競馬の監督官庁であり、日本中央競馬会を主管している。競走名に「農林水産省賞典」と名を冠した中央競馬の重賞競走があり、地方競馬の場合は農林水産大臣賞典となる。1948年~1954年にかけて、競馬が国営であった時代には、競馬部が競馬を主催したこともある。国営競馬は世界の競馬史においてもほとんどその例がない。

改革を進めれば日本の農業は国を支える産業になれる

農水省は最近あまり目立たないよね。WTO(世界貿易機関)の前身組織であるGATT(関税貿易一般協定)のウルグアイ・ラウンドのときは、農産物の輸入自由化をめぐって毎日のように耳にしていたけど。TPPで国内の農家が打撃を受けると騒いでいたときも、農水省はあまり出てこなかった。
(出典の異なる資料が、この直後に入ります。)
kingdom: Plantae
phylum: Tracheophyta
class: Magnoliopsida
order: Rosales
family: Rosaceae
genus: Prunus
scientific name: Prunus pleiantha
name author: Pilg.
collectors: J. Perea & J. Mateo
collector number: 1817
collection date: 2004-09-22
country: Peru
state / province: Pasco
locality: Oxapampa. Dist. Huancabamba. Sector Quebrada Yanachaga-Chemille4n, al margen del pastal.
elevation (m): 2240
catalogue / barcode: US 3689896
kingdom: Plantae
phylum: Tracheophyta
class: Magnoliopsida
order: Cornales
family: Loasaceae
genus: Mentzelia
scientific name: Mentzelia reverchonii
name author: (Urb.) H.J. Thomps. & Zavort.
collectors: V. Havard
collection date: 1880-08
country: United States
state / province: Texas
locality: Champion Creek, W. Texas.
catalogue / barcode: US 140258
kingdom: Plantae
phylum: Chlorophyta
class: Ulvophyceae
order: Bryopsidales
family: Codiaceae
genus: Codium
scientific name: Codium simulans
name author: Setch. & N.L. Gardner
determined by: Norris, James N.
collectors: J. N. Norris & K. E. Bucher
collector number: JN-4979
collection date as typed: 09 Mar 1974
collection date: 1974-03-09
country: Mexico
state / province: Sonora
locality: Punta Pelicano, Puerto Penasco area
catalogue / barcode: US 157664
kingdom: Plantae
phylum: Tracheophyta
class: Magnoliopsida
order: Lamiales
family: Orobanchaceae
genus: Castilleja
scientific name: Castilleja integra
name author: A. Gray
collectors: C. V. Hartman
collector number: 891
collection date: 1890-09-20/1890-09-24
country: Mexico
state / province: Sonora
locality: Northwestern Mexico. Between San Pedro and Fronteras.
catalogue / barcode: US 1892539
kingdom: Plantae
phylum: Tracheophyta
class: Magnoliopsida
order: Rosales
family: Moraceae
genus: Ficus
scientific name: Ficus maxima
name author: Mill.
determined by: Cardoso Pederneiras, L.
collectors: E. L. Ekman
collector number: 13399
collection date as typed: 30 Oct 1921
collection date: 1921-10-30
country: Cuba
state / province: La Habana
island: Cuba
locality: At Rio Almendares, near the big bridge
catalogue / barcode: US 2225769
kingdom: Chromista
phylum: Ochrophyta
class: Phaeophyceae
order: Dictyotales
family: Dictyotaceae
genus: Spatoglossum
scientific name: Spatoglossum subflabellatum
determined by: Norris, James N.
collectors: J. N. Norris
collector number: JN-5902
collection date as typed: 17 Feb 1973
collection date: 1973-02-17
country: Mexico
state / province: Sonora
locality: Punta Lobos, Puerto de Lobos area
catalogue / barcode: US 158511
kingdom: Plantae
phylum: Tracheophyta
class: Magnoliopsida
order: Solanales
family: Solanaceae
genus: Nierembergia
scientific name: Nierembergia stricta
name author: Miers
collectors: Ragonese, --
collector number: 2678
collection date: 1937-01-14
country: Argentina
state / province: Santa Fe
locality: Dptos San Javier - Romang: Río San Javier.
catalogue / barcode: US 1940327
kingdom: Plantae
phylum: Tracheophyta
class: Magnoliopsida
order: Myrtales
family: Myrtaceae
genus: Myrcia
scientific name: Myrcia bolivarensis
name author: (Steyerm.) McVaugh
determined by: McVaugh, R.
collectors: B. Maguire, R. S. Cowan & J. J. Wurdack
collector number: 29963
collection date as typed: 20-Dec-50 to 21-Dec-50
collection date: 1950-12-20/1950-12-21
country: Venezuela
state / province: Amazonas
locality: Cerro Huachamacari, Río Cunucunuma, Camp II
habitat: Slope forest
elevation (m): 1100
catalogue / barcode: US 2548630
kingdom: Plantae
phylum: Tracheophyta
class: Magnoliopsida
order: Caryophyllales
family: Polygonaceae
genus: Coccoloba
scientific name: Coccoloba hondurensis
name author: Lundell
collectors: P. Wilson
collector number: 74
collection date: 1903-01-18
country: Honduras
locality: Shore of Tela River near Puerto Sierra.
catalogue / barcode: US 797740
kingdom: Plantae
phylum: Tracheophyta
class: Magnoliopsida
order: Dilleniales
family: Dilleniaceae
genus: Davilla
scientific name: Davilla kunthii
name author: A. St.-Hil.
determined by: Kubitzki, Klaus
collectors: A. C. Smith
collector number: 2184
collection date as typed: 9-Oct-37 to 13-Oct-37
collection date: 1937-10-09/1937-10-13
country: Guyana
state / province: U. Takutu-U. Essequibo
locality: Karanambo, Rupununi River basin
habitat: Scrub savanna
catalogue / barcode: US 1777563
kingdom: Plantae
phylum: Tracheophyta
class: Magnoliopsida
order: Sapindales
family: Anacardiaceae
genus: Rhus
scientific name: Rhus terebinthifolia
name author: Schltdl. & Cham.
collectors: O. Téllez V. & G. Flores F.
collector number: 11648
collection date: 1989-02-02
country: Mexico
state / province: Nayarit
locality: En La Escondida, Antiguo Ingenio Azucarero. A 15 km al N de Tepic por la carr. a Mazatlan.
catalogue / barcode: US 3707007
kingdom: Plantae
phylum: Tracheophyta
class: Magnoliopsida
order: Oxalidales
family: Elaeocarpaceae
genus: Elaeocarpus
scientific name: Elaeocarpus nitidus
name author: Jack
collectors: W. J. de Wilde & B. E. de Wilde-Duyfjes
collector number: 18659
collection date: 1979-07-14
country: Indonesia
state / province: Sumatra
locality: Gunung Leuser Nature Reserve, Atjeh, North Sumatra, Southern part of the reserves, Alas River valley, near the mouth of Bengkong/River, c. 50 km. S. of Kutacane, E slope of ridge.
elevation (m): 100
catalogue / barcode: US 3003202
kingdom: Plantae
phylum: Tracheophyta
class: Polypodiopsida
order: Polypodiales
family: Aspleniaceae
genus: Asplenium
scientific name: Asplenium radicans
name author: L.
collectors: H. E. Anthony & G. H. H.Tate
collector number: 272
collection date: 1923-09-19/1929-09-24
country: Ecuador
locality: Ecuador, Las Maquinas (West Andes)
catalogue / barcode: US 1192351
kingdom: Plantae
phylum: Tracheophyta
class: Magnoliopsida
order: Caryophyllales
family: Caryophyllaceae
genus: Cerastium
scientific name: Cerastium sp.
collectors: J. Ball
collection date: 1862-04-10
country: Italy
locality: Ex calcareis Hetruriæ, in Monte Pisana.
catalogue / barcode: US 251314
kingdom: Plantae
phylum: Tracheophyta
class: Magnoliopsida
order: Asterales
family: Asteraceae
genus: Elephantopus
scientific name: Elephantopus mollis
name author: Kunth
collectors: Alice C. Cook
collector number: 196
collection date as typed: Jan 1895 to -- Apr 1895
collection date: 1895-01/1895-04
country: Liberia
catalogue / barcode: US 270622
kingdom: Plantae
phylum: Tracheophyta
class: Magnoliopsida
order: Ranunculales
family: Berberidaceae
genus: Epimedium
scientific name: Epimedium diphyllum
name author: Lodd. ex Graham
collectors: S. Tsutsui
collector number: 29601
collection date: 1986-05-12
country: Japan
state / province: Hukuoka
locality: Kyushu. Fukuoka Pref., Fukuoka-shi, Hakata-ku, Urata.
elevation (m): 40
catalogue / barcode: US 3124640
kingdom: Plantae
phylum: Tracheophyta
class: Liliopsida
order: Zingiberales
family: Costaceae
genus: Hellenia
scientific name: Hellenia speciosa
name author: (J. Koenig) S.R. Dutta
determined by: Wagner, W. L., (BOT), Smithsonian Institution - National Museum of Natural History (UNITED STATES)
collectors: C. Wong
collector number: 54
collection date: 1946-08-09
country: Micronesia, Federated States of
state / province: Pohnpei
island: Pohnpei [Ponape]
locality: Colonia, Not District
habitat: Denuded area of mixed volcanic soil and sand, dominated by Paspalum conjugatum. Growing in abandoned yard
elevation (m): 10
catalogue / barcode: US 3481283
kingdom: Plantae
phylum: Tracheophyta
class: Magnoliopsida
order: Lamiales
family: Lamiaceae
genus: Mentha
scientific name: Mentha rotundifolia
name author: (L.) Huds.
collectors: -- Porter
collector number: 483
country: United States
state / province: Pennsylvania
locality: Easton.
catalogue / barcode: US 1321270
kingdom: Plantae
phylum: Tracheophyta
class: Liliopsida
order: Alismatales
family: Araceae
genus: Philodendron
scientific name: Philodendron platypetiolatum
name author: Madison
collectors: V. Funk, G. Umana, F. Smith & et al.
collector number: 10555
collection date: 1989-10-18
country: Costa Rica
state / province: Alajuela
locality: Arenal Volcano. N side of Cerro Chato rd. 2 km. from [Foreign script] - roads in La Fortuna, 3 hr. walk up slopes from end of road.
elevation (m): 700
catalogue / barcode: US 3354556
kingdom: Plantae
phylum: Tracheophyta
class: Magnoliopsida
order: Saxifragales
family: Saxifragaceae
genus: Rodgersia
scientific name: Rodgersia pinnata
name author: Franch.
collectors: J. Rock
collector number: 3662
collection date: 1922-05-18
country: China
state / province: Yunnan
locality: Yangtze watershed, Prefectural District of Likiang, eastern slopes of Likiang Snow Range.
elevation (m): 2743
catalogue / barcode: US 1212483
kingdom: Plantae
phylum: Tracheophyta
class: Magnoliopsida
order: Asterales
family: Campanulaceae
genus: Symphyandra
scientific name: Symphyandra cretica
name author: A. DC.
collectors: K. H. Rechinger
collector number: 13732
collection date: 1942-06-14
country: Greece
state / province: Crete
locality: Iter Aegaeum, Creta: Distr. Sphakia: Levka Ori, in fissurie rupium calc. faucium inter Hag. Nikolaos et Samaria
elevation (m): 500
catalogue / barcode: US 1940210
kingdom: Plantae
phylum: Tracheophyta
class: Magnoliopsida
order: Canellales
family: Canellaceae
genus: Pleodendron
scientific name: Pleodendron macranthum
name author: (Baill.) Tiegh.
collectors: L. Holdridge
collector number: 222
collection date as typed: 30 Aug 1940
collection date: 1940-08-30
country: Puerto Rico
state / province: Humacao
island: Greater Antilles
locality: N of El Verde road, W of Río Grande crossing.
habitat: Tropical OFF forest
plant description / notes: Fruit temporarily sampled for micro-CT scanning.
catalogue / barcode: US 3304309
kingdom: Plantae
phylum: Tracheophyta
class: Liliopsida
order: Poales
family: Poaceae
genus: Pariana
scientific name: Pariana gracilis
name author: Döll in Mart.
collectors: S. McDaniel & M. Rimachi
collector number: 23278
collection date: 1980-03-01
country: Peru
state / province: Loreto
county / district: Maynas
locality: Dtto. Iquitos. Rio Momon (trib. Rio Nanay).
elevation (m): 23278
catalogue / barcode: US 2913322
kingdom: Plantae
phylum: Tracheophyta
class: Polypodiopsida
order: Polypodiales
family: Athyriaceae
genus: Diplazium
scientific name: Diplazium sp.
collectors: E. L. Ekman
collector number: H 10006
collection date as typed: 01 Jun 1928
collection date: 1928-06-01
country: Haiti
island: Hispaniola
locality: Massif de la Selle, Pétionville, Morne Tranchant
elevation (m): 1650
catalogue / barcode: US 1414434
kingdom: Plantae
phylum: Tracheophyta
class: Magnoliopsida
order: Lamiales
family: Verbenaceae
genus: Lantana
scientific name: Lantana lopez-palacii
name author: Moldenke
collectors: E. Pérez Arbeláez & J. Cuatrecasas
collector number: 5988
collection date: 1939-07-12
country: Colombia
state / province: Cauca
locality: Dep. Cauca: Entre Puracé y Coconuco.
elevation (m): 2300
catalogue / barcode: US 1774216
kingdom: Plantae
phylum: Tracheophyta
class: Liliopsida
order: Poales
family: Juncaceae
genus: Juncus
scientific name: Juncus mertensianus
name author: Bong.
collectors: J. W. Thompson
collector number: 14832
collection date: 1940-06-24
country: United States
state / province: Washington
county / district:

農水省は守旧派のイメージがある。閉鎖的な考え方をする人たちの集まり。ドメスティックな市場を守らなければいけない使命を帯びているからなんだろうけど、利権を守るだけでなく、農業の効率化をもっと頑張ってもらわないと困る。

例えば、農地は余っているのに、上場企業は農地を所有できない といった資本の投下にも制限あるし、農業委員会の審査に通らないと農家を開業できないなど、改革しなければならないことだらけ。農業の規制改革は、個人的に推し進めたい政策だけど、地味なわりに大変だから誰も手を出さないんだよね。

食の安全保障を考えるのが農水省の務めだけど、高関税をかけて守ることが日本の農業のためになるとは思えんし、それでは食料自給率も上がらない。日本の農業は国際競争力があると思うから、もっと改革を進めれば、農業は日本を支える産業になれるんじゃないのかな。